Ha 38 anni, vive a Napoli e da qualche mese ha ricominciato a vedere il mondo. Si chiama Antonio D’Amore ed è il primo paziente al mondo trattato con una terapia genica ‘a doppio vettore’ messa a punto dall’Istituto Telethon di Genetica e Medicina (Tigem) di Pozzuoli. Il trattamento, come riporta «Leggo», ha restituito la vista ad Antonio, affetto dalla sindrome di Usher di tipo 1B, una malattia genetica rara che porta alla cecità e alla sordità.
L’intervento, eseguito nella clinica oculistica dell’Università degli Studi della Campania Vanvitelli, rappresenta un risultato straordinario della ricerca medica italiana: per la prima volta, un paziente con una vista inferiore a un decimo è riuscito a recuperare nitidezza visiva, anche in condizioni di scarsa illuminazione.
«Non è solo vedere meglio: è iniziare a vivere»
Antonio è stato operato nel luglio 2024. Prima dell’intervento, viveva in un mondo indistinto. Dopo la terapia, riesce a: uscire da solo la sera; riconoscere colleghi e oggetti; leggere sottotitoli in TV da lontano e orientarsi nelle corsie del magazzino dove lavora. «Ho accettato di essere il primo paziente, non solo per me, ma per tutti quelli che vivono le mie stesse difficoltà», ha raccontato l’uomo. «Ora vedo. È iniziata una nuova vita», ha aggiunto.
Come funziona la terapia
Il trattamento prevede l’iniezione sotto la retina di due vettori virali distinti, ciascuno contenente metà dell’informazione genetica necessaria per produrre la proteina mancante. L’intervento, condotto in anestesia generale, non è particolarmente complesso, ha spiegato la professoressa Francesca Simonelli, direttrice della clinica Vanvitelli. «Il recupero è rapido. A due settimane il paziente mostrava già miglioramenti, e a un mese vedeva anche in condizioni di luce scarsa. Oggi Antonio ha riacquistato la vista», ha aggiunto. Tra ottobre 2024 e aprile 2025, altri sette pazienti sono stati sottoposti allo stesso trattamento. I risultati preliminari indicano buona tollerabilità e sicurezza della procedura. Altri sette pazienti sono pronti per essere operati a breve.
Un traguardo per la medicina e per l’Italia
Grande la soddisfazione anche da parte del ministro della Salute Orazio Schillaci, che ha dichiarato: «Oggi celebriamo non solo un successo della medicina, ma la reale possibilità di ridare speranza a chi, fino a ieri, non aveva alcuna prospettiva terapeutica. Diagnosi certe, terapie più mirate, percorsi accessibili su tutto il territorio della nostra nazione: è questo il nostro impegno».
Lo studio internazionale LUCE-1
Antonio è stato trattato con la dose più bassa prevista dallo studio internazionale LUCE-1, di fase I/II, sponsorizzato da AAVantgarde Bio, azienda nata nel 2021 come spin-off del Tigem.
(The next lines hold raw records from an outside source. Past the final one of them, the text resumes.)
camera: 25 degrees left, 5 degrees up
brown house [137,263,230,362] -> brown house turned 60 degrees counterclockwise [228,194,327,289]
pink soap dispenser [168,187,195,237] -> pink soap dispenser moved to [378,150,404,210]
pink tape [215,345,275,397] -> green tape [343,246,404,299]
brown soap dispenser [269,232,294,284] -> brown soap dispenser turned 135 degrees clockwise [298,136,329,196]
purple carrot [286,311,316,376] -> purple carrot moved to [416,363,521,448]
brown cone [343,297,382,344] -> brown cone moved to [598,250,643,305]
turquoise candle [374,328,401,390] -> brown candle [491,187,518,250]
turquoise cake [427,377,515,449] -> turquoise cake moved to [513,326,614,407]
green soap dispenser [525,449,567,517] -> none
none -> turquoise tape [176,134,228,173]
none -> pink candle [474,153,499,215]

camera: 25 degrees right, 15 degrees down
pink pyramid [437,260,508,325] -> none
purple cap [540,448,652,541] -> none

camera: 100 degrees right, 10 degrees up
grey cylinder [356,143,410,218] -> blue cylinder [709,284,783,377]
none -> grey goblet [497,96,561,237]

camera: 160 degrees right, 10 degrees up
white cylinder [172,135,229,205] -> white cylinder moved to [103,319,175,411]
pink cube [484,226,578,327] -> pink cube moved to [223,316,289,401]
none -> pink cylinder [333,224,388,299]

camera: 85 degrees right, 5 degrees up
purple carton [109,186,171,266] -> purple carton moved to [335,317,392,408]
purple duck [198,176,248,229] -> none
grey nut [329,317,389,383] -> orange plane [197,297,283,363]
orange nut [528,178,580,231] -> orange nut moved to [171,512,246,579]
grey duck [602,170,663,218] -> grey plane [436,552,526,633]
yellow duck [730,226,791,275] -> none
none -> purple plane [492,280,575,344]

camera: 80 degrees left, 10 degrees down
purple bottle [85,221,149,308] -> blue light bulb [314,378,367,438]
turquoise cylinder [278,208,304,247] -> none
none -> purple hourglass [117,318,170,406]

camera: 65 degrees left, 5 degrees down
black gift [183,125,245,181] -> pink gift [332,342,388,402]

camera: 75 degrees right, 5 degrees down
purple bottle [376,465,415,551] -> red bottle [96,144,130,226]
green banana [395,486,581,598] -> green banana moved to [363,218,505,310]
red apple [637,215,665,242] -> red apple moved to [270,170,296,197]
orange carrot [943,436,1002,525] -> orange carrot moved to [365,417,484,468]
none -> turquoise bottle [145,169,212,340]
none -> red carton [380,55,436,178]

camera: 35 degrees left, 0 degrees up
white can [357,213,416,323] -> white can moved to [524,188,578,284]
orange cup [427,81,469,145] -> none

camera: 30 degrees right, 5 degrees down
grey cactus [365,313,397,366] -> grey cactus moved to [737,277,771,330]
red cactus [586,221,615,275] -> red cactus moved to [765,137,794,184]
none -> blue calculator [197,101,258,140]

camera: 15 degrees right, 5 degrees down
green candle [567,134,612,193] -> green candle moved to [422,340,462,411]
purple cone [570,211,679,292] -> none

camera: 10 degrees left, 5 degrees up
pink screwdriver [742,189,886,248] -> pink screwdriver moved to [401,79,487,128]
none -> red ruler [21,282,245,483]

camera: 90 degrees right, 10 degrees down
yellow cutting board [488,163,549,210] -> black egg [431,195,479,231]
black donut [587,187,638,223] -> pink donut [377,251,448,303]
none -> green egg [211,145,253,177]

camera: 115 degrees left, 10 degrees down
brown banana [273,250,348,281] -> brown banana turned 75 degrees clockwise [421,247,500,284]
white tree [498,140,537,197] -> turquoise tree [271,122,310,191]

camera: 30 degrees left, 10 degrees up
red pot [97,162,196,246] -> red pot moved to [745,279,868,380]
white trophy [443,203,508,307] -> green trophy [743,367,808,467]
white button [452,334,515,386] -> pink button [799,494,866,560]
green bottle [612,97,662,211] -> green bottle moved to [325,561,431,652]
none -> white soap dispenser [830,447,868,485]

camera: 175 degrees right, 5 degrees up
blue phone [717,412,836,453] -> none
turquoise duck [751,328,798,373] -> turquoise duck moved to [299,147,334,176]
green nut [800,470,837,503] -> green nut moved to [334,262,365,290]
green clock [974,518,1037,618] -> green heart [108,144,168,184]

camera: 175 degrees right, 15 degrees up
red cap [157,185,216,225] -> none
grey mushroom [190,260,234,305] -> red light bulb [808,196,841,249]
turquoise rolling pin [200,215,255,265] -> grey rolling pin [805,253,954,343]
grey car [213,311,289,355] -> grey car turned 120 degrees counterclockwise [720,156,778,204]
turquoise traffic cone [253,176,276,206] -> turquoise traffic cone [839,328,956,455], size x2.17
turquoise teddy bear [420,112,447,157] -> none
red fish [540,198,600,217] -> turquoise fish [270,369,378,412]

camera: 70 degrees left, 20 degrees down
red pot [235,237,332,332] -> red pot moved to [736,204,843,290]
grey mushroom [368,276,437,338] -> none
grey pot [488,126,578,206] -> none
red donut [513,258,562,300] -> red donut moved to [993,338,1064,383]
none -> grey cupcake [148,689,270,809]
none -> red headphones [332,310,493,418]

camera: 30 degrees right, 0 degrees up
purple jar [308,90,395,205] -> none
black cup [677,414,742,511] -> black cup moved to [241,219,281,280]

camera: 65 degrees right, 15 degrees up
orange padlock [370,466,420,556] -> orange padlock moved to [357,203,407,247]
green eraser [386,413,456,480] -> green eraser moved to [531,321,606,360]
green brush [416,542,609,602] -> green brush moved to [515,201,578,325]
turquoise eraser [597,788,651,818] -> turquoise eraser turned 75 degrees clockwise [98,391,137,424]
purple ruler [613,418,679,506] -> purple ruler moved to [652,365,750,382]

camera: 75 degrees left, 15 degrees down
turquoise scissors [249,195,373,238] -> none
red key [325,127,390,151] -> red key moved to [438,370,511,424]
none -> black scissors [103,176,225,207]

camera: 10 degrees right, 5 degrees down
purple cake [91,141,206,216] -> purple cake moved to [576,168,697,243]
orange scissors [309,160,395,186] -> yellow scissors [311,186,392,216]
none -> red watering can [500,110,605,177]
Oltre all’Università Vanvitelli, partecipano allo studio anche il Moorfields Eye Hospital e la Retina Clinic di Londra. Ad oggi, però, è proprio la clinica napoletana ad aver avviato i trattamenti su pazienti reali. «I risultati costituiscono una speranza concreta per tanti pazienti affetti da malattie ereditarie della retina», ha spiegato ancora Simonelli. Il metodo potrebbe infatti essere adattato per curare altre patologie genetiche oculari, specialmente quelle finora considerate non trattabili tramite la terapia genica standard. Una nuova luce per Antonio. E, grazie alla ricerca italiana, una nuova speranza per molti altri.